The "bind" and "bind-process" parsers will have to be adjusted, though
maybe not completely changed if we later want to support thread groups
for large NUMA machines. Some stats socket restrictions were removed,
and the doc was updated according to what was done. A few places in the
doc still refer to nbproc and will have to be revisited. The master-worker
code also refers to the process number to distinguish between master and
workers and will have to be carefully adjusted.
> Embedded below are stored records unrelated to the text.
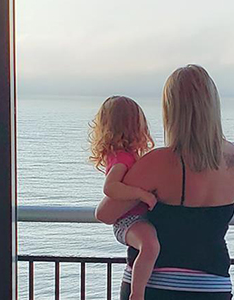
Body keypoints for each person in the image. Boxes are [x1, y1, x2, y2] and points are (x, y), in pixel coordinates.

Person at [95, 64, 234, 300]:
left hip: (155, 287)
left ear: (172, 110)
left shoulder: (159, 161)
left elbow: (106, 214)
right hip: (214, 286)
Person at [89, 96, 159, 300]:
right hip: (128, 221)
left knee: (150, 245)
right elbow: (110, 188)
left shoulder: (128, 156)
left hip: (135, 219)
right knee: (150, 245)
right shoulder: (122, 159)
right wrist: (141, 194)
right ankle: (137, 294)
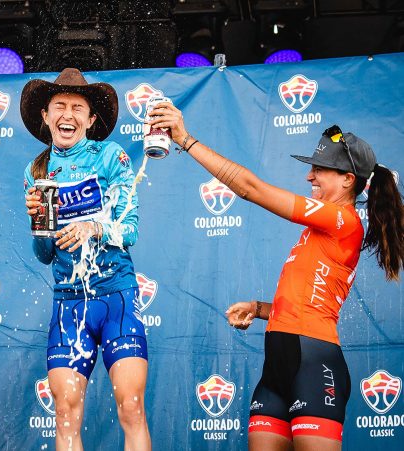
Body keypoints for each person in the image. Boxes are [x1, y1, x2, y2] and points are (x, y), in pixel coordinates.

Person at [148, 105, 403, 451]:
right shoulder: (319, 230)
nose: (309, 177)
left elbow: (251, 189)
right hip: (277, 365)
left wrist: (186, 140)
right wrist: (258, 308)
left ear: (348, 179)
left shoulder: (342, 221)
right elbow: (310, 301)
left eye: (319, 169)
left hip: (315, 365)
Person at [21, 68, 151, 451]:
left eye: (78, 107)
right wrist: (37, 224)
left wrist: (93, 228)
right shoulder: (35, 171)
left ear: (91, 120)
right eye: (59, 105)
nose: (68, 114)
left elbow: (130, 229)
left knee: (131, 408)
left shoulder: (111, 156)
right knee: (66, 413)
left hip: (116, 298)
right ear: (45, 116)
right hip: (69, 304)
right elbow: (45, 255)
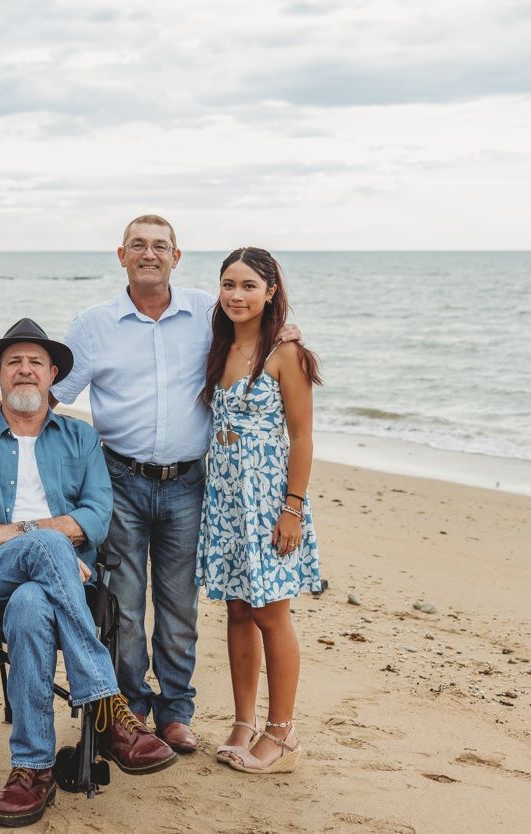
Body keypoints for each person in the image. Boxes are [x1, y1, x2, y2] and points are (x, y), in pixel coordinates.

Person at [49, 215, 300, 754]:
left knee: (180, 605)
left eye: (159, 246)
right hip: (118, 478)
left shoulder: (205, 316)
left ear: (176, 257)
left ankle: (177, 712)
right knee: (125, 600)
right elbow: (53, 393)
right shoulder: (93, 324)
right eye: (137, 245)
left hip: (191, 482)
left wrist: (290, 331)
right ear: (121, 255)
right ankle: (135, 704)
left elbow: (256, 330)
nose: (148, 254)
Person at [0, 318, 177, 828]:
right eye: (14, 363)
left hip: (51, 580)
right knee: (48, 543)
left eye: (35, 363)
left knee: (31, 605)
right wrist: (39, 538)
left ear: (52, 375)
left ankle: (31, 770)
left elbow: (96, 516)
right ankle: (109, 706)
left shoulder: (81, 439)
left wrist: (12, 529)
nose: (25, 371)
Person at [198, 247, 322, 774]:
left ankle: (283, 732)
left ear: (271, 291)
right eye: (228, 284)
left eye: (249, 285)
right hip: (225, 499)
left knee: (273, 614)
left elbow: (302, 435)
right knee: (237, 609)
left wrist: (291, 509)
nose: (236, 295)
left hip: (269, 501)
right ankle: (244, 722)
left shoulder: (283, 353)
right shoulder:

The MAX_PROCS macro was
reset to 1, this will at least reduce the size of some remaining arrays.
Two regtests were dependieng on this directive, one with an explicit
"nbproc 1" and another one testing the master's CLI using nbproc 4.
Both were adapted.
This regtest tests the issue #446 by starting 2 programs and checking if
they exist in the "show proc" of the master CLI.
Should be backported as far as 2.0.
VTest can now enable mworker and mcli with separate flags so lets
update vtc files that need it. This also allows to revert the change
made with 1545a59c ("REGTESTS: make seamless-reload depend on 1.9
and above").
This test launches a HAProxy process in master worker with 'nbproc 4'.
It sends a "show info" to the process 3 and verify that the right
process replied.
This regtest depends on the support of the master CLI for VTest.